One month ago, Bridgewater’s Ray Dalio warned the New York Fed that even a modest, 1% rise in rates, and thus inflation, would lead to trillions in losses and “trigger the worst price decline in bonds since the 1981 bond market crash.” Now, it is the turn of Elliott Management’s Paul Singer. In a letter to investors seen by CNBC’s Kate Kelly, Elliott Management execs warned of essentially the same thing: that a rapid inflation is the $30 billion hedge fund’s biggest concern in the current environment, and that such a spike would not only collapse bond prices, but potentially lead to a stock market crash.

“This may seem like a strange thing to worry about under the current circumstances, but the tide toward inflation could turn rather abruptly,” wrote the money managers in their Q3 letter dated Oct. 28. “If inflation starts accelerating to an annual rate of high single digits or greater, it will be quite difficult for the mix of strategies that Elliott favors to ‘keep up.'”

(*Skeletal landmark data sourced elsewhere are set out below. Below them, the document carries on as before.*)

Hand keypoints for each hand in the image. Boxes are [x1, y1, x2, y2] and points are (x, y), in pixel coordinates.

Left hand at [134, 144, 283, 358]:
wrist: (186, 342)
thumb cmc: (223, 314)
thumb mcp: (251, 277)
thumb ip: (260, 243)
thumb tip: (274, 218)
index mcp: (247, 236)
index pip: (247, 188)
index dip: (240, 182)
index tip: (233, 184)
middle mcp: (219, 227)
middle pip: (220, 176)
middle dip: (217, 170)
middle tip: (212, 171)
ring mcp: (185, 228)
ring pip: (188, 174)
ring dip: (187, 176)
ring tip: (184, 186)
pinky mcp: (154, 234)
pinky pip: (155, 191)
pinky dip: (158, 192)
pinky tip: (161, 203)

However, sudden price hikes were only one of the Elliott team’s worries, according to the recent letter. Another is Singer’s biggest recurring fear: that the artificial market created by central bankers over the past 7 years will undergo rapid “renormalization.” Lingering over Elliott’s portfolio management is a persistent fear that central bankers — by collectively cutting interest rates 673 times since the financial crisis — have so upended the natural price levels of stocks, bonds and many other assets, “that the economy and markets are operating in denial of reality.”

Paraphrasing from the latest Greenlight letter, sent on the same day, in which David Einhorn said that “we have central bankers who are determined to see flashing lights that aren’t there…. we are more than seven years into an economic recovery, yet central bankers behave as if we’re still in crisis”, Elliott writes that “every sniffle is being treated by central banks as acute respiratory distress syndrome worthy of ‘code-blues’ and teams of frantic pumpers and fixers…  what this policy landscape has engendered is a widespread belief, or at least a strong suspicion, that stock and bond prices won’t ever be allowed to go down in any meaningful way.”

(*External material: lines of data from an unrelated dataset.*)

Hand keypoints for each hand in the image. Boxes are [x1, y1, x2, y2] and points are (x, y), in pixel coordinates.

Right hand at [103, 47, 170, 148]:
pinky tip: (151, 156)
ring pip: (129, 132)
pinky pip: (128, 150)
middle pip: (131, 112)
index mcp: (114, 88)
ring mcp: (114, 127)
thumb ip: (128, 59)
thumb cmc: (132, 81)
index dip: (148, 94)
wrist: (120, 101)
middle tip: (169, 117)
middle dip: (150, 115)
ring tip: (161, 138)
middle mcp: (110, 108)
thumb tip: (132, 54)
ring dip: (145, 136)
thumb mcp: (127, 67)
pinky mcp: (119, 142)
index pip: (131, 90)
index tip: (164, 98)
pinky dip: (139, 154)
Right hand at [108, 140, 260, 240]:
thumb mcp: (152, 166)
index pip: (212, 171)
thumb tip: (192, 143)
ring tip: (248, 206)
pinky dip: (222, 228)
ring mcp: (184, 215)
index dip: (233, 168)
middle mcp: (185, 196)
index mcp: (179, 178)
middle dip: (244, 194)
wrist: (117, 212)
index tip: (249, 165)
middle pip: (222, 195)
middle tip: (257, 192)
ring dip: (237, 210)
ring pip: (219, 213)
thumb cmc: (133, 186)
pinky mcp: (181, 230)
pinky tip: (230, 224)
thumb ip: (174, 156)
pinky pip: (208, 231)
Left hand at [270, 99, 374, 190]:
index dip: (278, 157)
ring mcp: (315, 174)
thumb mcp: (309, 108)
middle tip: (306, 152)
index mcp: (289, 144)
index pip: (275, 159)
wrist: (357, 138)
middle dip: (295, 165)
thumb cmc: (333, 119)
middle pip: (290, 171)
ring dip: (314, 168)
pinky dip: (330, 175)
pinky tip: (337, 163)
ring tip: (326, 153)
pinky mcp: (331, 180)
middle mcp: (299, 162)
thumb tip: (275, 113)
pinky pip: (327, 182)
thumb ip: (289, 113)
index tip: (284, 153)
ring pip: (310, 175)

Such a mentality, according to Singer, “has encouraged massively risky behavior.”

Aside from his traditional pessimistic warning that the central-bank created “market” will implode sooner or later, Elliott predicts that during the coming months or years, oil prices will trend higher than their current $45 level, but not by much. “The oil market has largely achieved balance,” the managers wrote, “albeit with high stock levels, and we expect medium-term price appreciation to be limited by the return of U.S. production growth in the $50-60 range.”

Singer also touched on one of his long-running favorite investments, gold, and noted that its flat performance during the third quarter, and the move down in response to the increasing belief that the Fed will soon rate interest rates, seemed puzzling: “Given the market gyrations that have accompanied each of the Fed’s previous attempts at hiking policy rates over the last few years, now would seem to be an inopportune time to abandon the only actual safe haven that investors may reach for as an alternative to the really bad deal offered by fixed income instruments given current pricing.

Translated: Elliott is buying gold here.

Singer then looked at Europe, and specifically Italy which he said is in a state of “tremendous flux” that will only continue should Prime Minister Matteo Renzi fail to win a Dec. 4 referendum intended to simplify the country’s governance.

“The resulting unrest may be more impactful than Brexit,” the letter stated. Meanwhile, in Germany, the straits faced by Deutsche Bank, the troubled financial giant now in talks to settle fraud charges with the U.S. Justice Department, may be overplayed in the market, given that the German government, in Elliott’s view, will do whatever is ultimately needed to stabilize the biggest German lender.

“Regardless of what Chancellor (Angela) Merkel currently says, Germany will stand behind Deutsche Bank in extremis.”